• GIVEN DATA

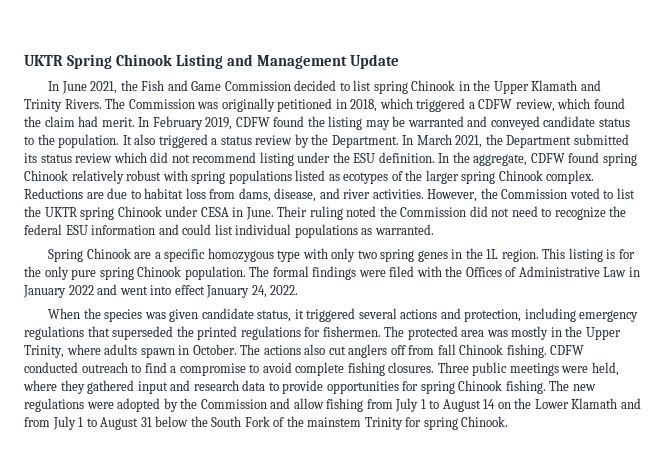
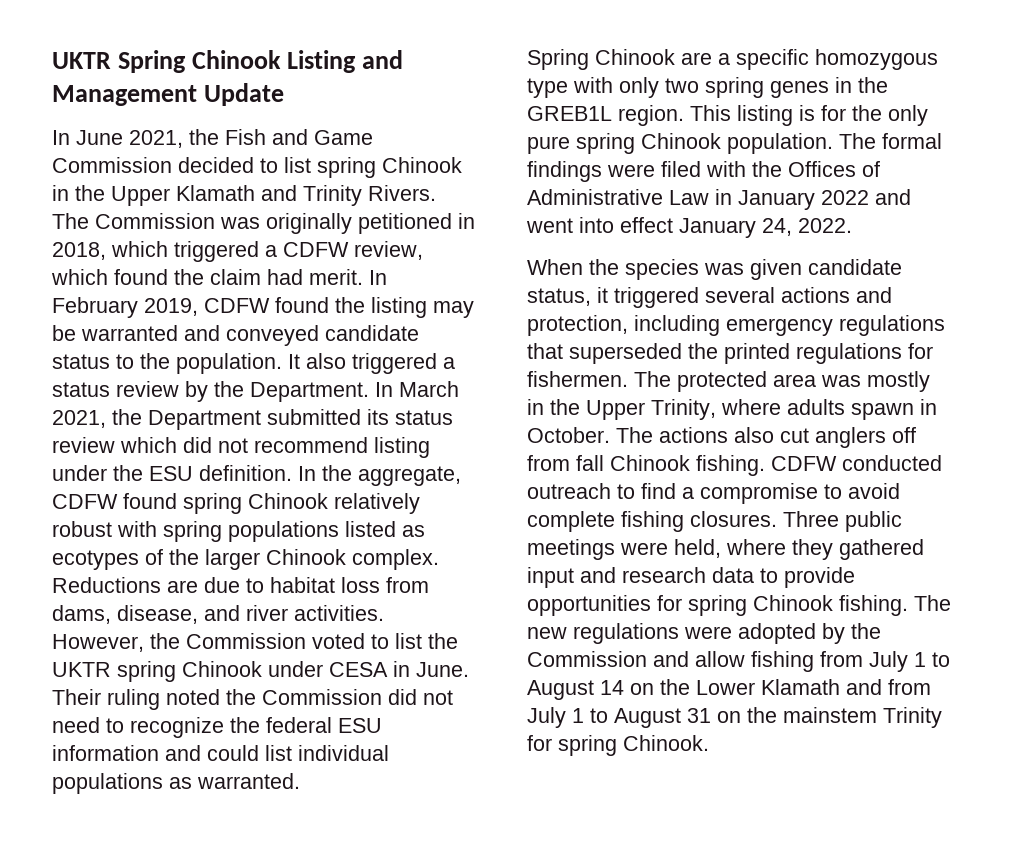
[461,171,496,184] spring -> (260, 559) none
[486,249,499,259] 1L -> [527,106,612,121] GREB1L
[155,416,285,427] below the South Fork of -> [717,711,741,723] on

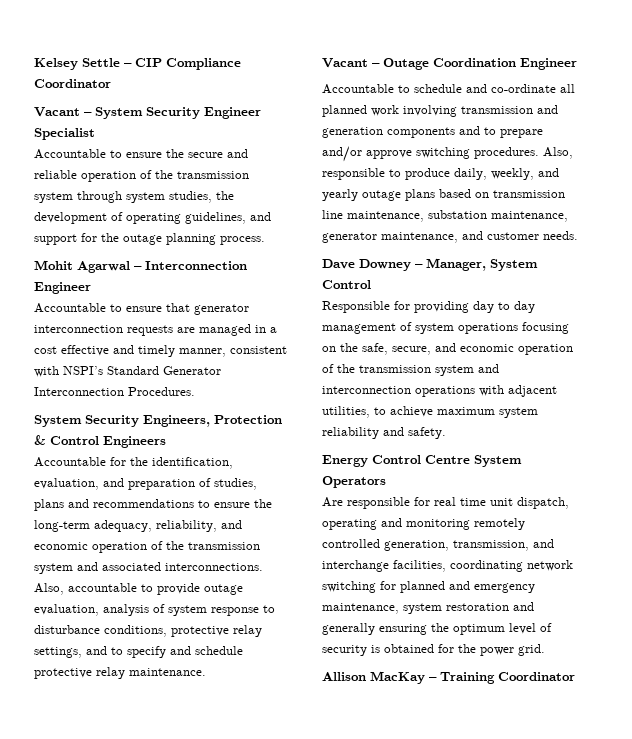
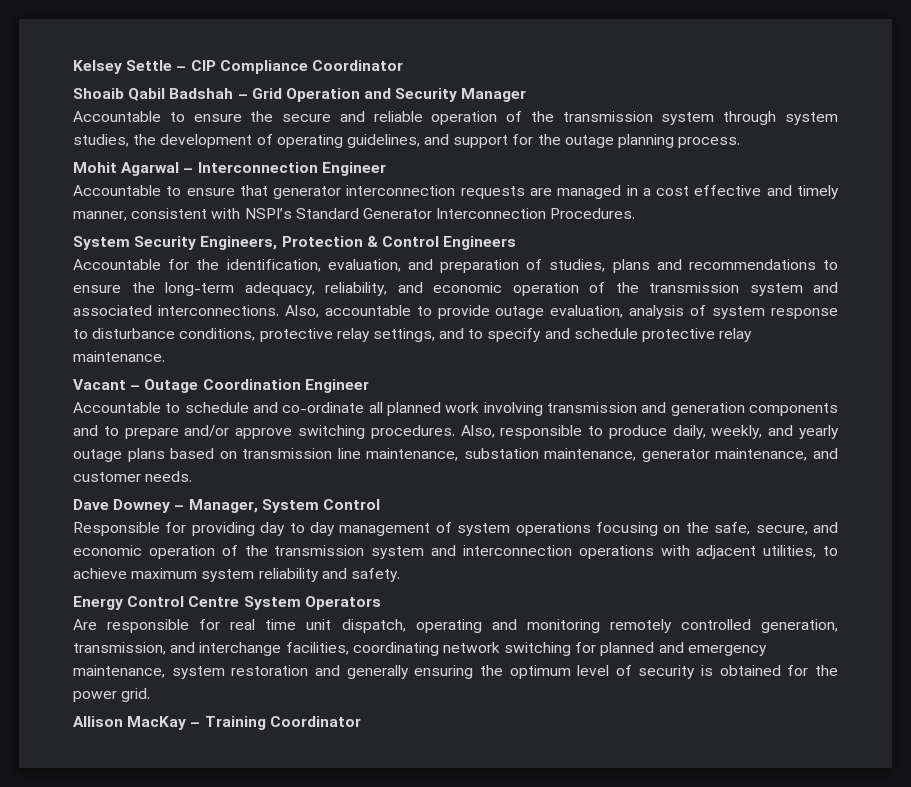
[34,107,261,119] [34,128,95,140] Vacant – System Security Engineer Specialist -> [73,88,527,102] Shoaib Qabil Badshah – Grid Operation and Security Manager

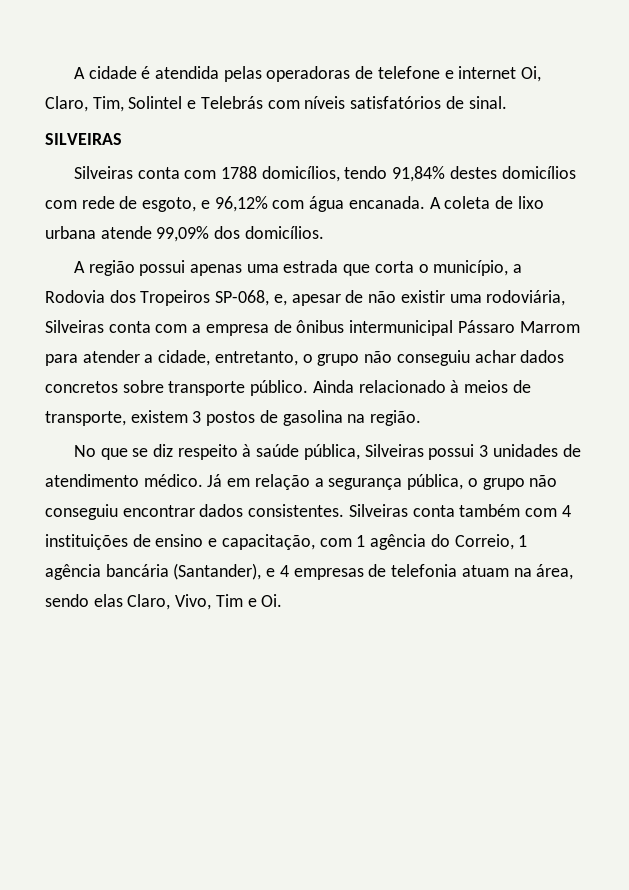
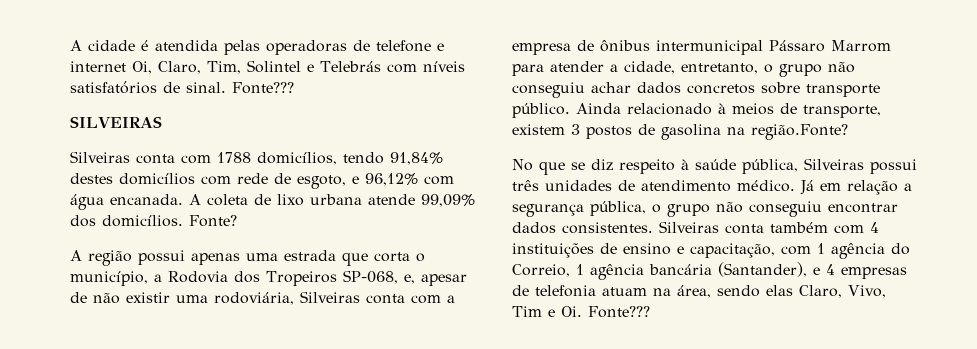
(507, 102) none -> [232,82,294,94] Fonte???
(324, 232) none -> [189,215,237,227] Fonte?
[370,410,422,426] região. -> [751,124,848,140] região.Fonte?
[479,445,489,457] 3 -> [512,180,539,191] três
(283, 600) none -> [588,306,650,318] Fonte???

• WHAT THE EXERCISE ASKS
Set each line down exactly, starting with the one that contains "[479,445,489,457] 3 -> [512,180,539,191] três" and ending with the last line of the listing; add nothing else.

• ANSWER TO THIS PROBLEM
[479,445,489,457] 3 -> [512,180,539,191] três
(283, 600) none -> [588,306,650,318] Fonte???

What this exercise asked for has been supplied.